Das Versprechen im Koalitionsvertrag für sinkende Strompreise ist von bestechender Klarheit: „Wir wollen Unternehmen und Verbraucher in Deutschland dauerhaft um mindestens fünf Cent pro Kilowattstunde mit einem Maßnahmepaket entlasten.“ Es ist keine vier Monate her, dass CDU, CSU und SPD das unterzeichnet haben. Doch schon jetzt ist klar, dass die Entlastung um „mindestens fünf Cent“ für alle Verbrauchergruppen nicht eintreten wird.

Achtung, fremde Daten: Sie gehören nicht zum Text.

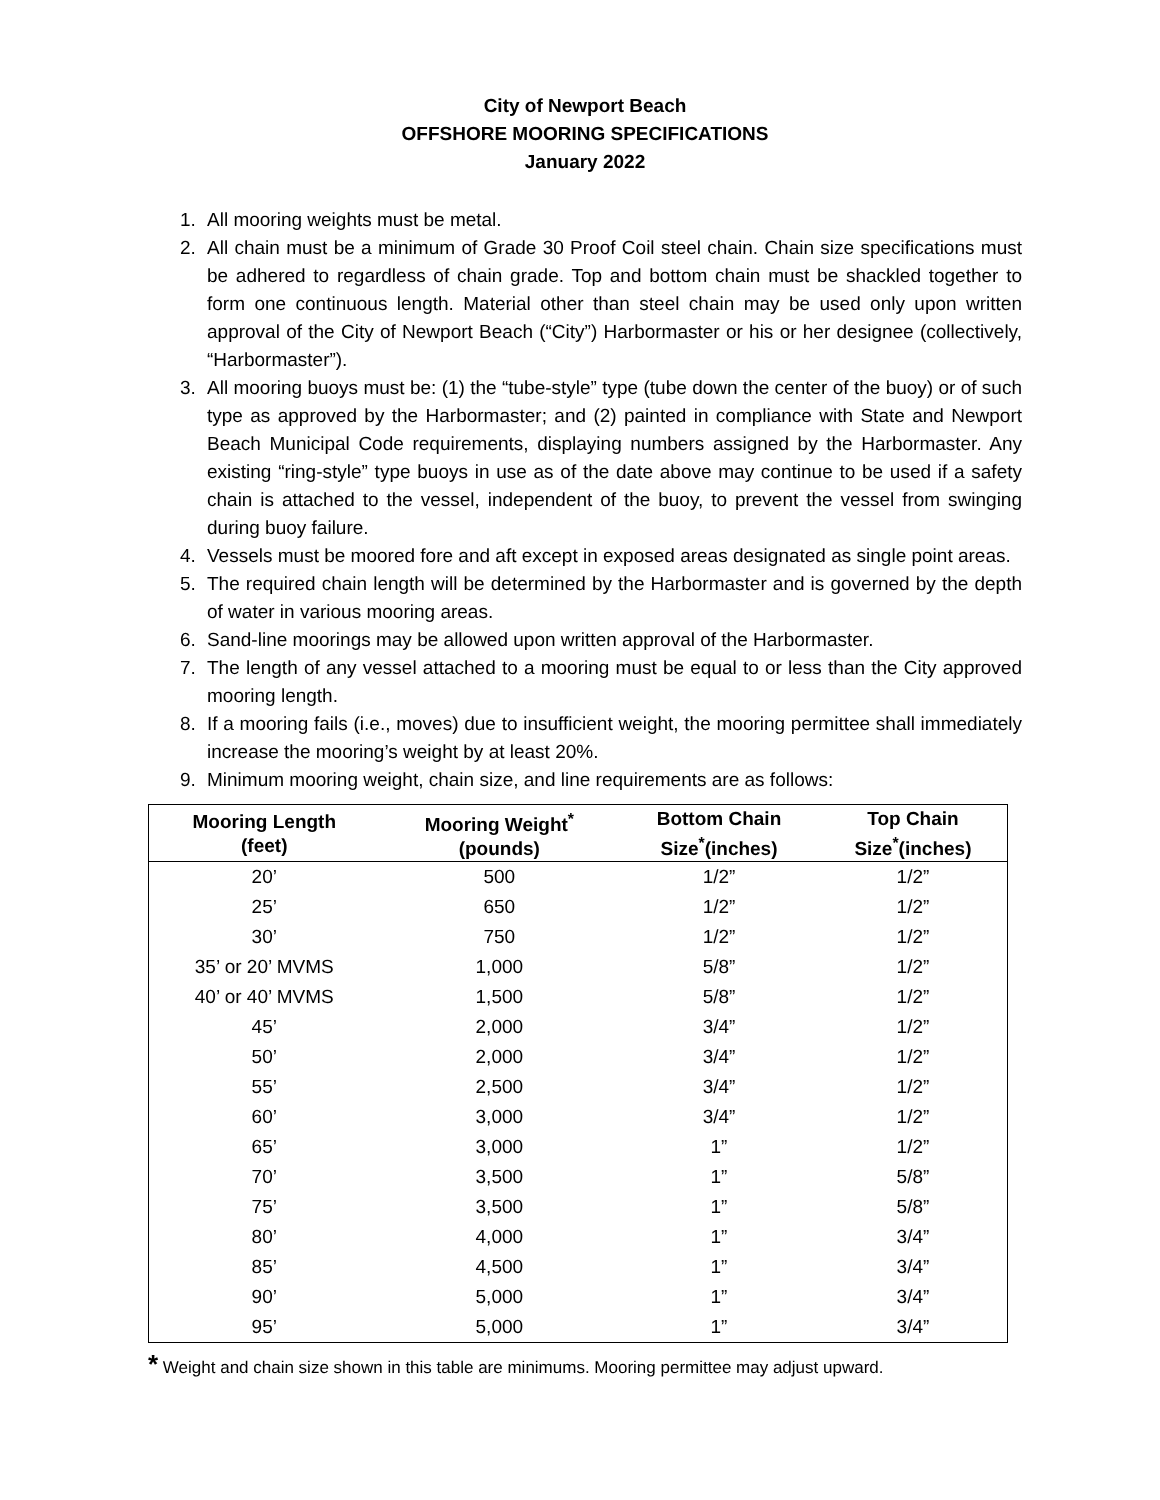City of Newport Beach
OFFSHORE MOORING SPECIFICATIONS
January 2022
1. All mooring weights must be metal.
2. All chain must be a minimum of Grade 30 Proof Coil steel chain. Chain size specifications must be adhered to regardless of chain grade. Top and bottom chain must be shackled together to form one continuous length. Material other than steel chain may be used only upon written approval of the City of Newport Beach (“City”) Harbormaster or his or her designee (collectively, “Harbormaster”).
3. All mooring buoys must be: (1) the “tube-style” type (tube down the center of the buoy) or of such type as approved by the Harbormaster; and (2) painted in compliance with State and Newport Beach Municipal Code requirements, displaying numbers assigned by the Harbormaster. Any existing “ring-style” type buoys in use as of the date above may continue to be used if a safety chain is attached to the vessel, independent of the buoy, to prevent the vessel from swinging during buoy failure.
4. Vessels must be moored fore and aft except in exposed areas designated as single point areas.
5. The required chain length will be determined by the Harbormaster and is governed by the depth of water in various mooring areas.
6. Sand-line moorings may be allowed upon written approval of the Harbormaster.
7. The length of any vessel attached to a mooring must be equal to or less than the City approved mooring length.
8. If a mooring fails (i.e., moves) due to insufficient weight, the mooring permittee shall immediately increase the mooring’s weight by at least 20%.
9. Minimum mooring weight, chain size, and line requirements are as follows:
| Mooring Length (feet) | Mooring Weight<sup>*</sup> (pounds) | Bottom Chain Size<sup>*</sup>(inches) | Top Chain Size<sup>*</sup>(inches) |
| --- | --- | --- | --- |
| 20’ | 500 | 1/2” | 1/2” |
| 25’ | 650 | 1/2” | 1/2” |
| 30’ | 750 | 1/2” | 1/2” |
| 35’ or 20’ MVMS | 1,000 | 5/8” | 1/2” |
| 40’ or 40’ MVMS | 1,500 | 5/8” | 1/2” |
| 45’ | 2,000 | 3/4” | 1/2” |
| 50’ | 2,000 | 3/4” | 1/2” |
| 55’ | 2,500 | 3/4” | 1/2” |
| 60’ | 3,000 | 3/4” | 1/2” |
| 65’ | 3,000 | 1” | 1/2” |
| 70’ | 3,500 | 1” | 5/8” |
| 75’ | 3,500 | 1” | 5/8” |
| 80’ | 4,000 | 1” | 3/4” |
| 85’ | 4,500 | 1” | 3/4” |
| 90’ | 5,000 | 1” | 3/4” |
| 95’ | 5,000 | 1” | 3/4” |
* Weight and chain size shown in this table are minimums. Mooring permittee may adjust upward.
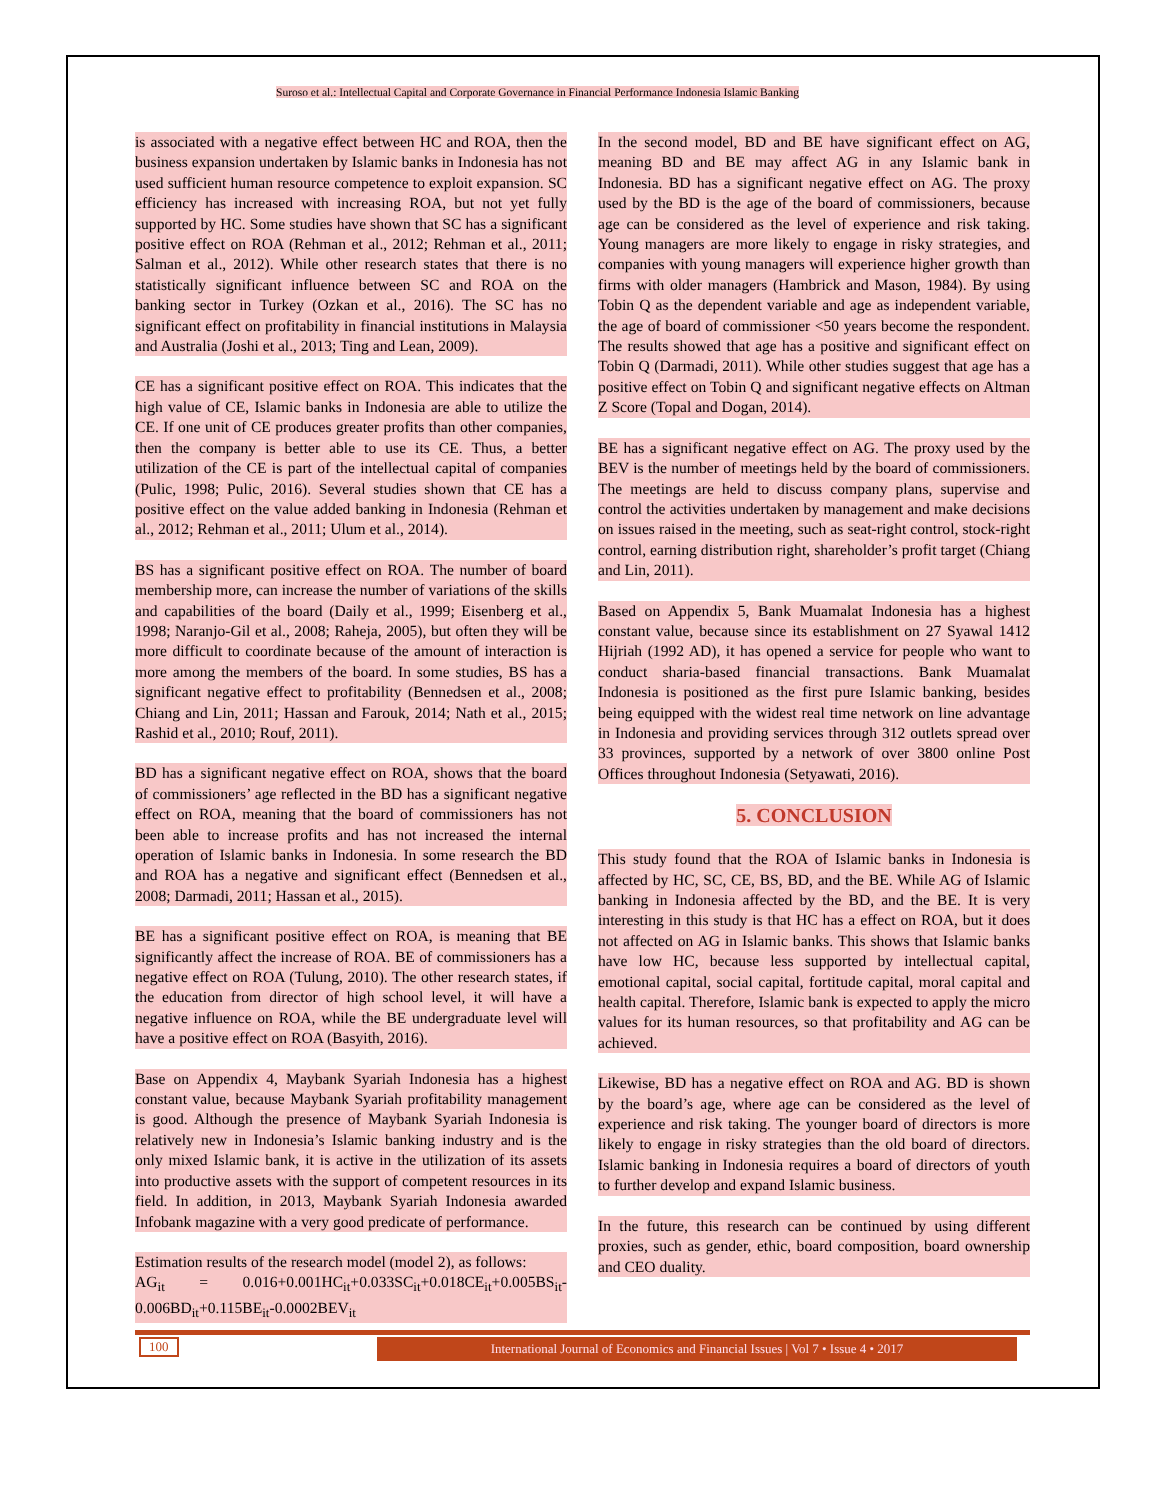Suroso et al.: Intellectual Capital and Corporate Governance in Financial Performance Indonesia Islamic Banking
is associated with a negative effect between HC and ROA, then the business expansion undertaken by Islamic banks in Indonesia has not used sufficient human resource competence to exploit expansion. SC efficiency has increased with increasing ROA, but not yet fully supported by HC. Some studies have shown that SC has a significant positive effect on ROA (Rehman et al., 2012; Rehman et al., 2011; Salman et al., 2012). While other research states that there is no statistically significant influence between SC and ROA on the banking sector in Turkey (Ozkan et al., 2016). The SC has no significant effect on profitability in financial institutions in Malaysia and Australia (Joshi et al., 2013; Ting and Lean, 2009).
CE has a significant positive effect on ROA. This indicates that the high value of CE, Islamic banks in Indonesia are able to utilize the CE. If one unit of CE produces greater profits than other companies, then the company is better able to use its CE. Thus, a better utilization of the CE is part of the intellectual capital of companies (Pulic, 1998; Pulic, 2016). Several studies shown that CE has a positive effect on the value added banking in Indonesia (Rehman et al., 2012; Rehman et al., 2011; Ulum et al., 2014).
BS has a significant positive effect on ROA. The number of board membership more, can increase the number of variations of the skills and capabilities of the board (Daily et al., 1999; Eisenberg et al., 1998; Naranjo-Gil et al., 2008; Raheja, 2005), but often they will be more difficult to coordinate because of the amount of interaction is more among the members of the board. In some studies, BS has a significant negative effect to profitability (Bennedsen et al., 2008; Chiang and Lin, 2011; Hassan and Farouk, 2014; Nath et al., 2015; Rashid et al., 2010; Rouf, 2011).
BD has a significant negative effect on ROA, shows that the board of commissioners’ age reflected in the BD has a significant negative effect on ROA, meaning that the board of commissioners has not been able to increase profits and has not increased the internal operation of Islamic banks in Indonesia. In some research the BD and ROA has a negative and significant effect (Bennedsen et al., 2008; Darmadi, 2011; Hassan et al., 2015).
BE has a significant positive effect on ROA, is meaning that BE significantly affect the increase of ROA. BE of commissioners has a negative effect on ROA (Tulung, 2010). The other research states, if the education from director of high school level, it will have a negative influence on ROA, while the BE undergraduate level will have a positive effect on ROA (Basyith, 2016).
Base on Appendix 4, Maybank Syariah Indonesia has a highest constant value, because Maybank Syariah profitability management is good. Although the presence of Maybank Syariah Indonesia is relatively new in Indonesia’s Islamic banking industry and is the only mixed Islamic bank, it is active in the utilization of its assets into productive assets with the support of competent resources in its field. In addition, in 2013, Maybank Syariah Indonesia awarded Infobank magazine with a very good predicate of performance.
Estimation results of the research model (model 2), as follows:
AG<sub>it</sub> = 0.016+0.001HC<sub>it</sub>+0.033SC<sub>it</sub>+0.018CE<sub>it</sub>+0.005BS<sub>it</sub>-0.006BD<sub>it</sub>+0.115BE<sub>it</sub>-0.0002BEV<sub>it</sub>
In the second model, BD and BE have significant effect on AG, meaning BD and BE may affect AG in any Islamic bank in Indonesia. BD has a significant negative effect on AG. The proxy used by the BD is the age of the board of commissioners, because age can be considered as the level of experience and risk taking. Young managers are more likely to engage in risky strategies, and companies with young managers will experience higher growth than firms with older managers (Hambrick and Mason, 1984). By using Tobin Q as the dependent variable and age as independent variable, the age of board of commissioner <50 years become the respondent. The results showed that age has a positive and significant effect on Tobin Q (Darmadi, 2011). While other studies suggest that age has a positive effect on Tobin Q and significant negative effects on Altman Z Score (Topal and Dogan, 2014).
BE has a significant negative effect on AG. The proxy used by the BEV is the number of meetings held by the board of commissioners. The meetings are held to discuss company plans, supervise and control the activities undertaken by management and make decisions on issues raised in the meeting, such as seat-right control, stock-right control, earning distribution right, shareholder’s profit target (Chiang and Lin, 2011).
Based on Appendix 5, Bank Muamalat Indonesia has a highest constant value, because since its establishment on 27 Syawal 1412 Hijriah (1992 AD), it has opened a service for people who want to conduct sharia-based financial transactions. Bank Muamalat Indonesia is positioned as the first pure Islamic banking, besides being equipped with the widest real time network on line advantage in Indonesia and providing services through 312 outlets spread over 33 provinces, supported by a network of over 3800 online Post Offices throughout Indonesia (Setyawati, 2016).
5. CONCLUSION
This study found that the ROA of Islamic banks in Indonesia is affected by HC, SC, CE, BS, BD, and the BE. While AG of Islamic banking in Indonesia affected by the BD, and the BE. It is very interesting in this study is that HC has a effect on ROA, but it does not affected on AG in Islamic banks. This shows that Islamic banks have low HC, because less supported by intellectual capital, emotional capital, social capital, fortitude capital, moral capital and health capital. Therefore, Islamic bank is expected to apply the micro values for its human resources, so that profitability and AG can be achieved.
Likewise, BD has a negative effect on ROA and AG. BD is shown by the board’s age, where age can be considered as the level of experience and risk taking. The younger board of directors is more likely to engage in risky strategies than the old board of directors. Islamic banking in Indonesia requires a board of directors of youth to further develop and expand Islamic business.
In the future, this research can be continued by using different proxies, such as gender, ethic, board composition, board ownership and CEO duality.
100 International Journal of Economics and Financial Issues | Vol 7 • Issue 4 • 2017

Der Grund: Es überfordert den Staat, das Energieversorgungssystem für alle Verbrauchergruppen in Richtung bezahlbarer Strompreise herunterzusubventionieren.
Wie mühselig und aussichtslos das Vorhaben ist, wird gerade jetzt deutlich: Am Mittwoch will das Bundeskabinett den angekündigten Zuschuss zu den Übertragungsnetzentgelten in Höhe von 6,5 Milliarden Euro für das Jahr 2026 beschließen. Der Wert entspricht in etwa der Hälfte der Stromübertragungsnetzentgelte des Jahres 2025.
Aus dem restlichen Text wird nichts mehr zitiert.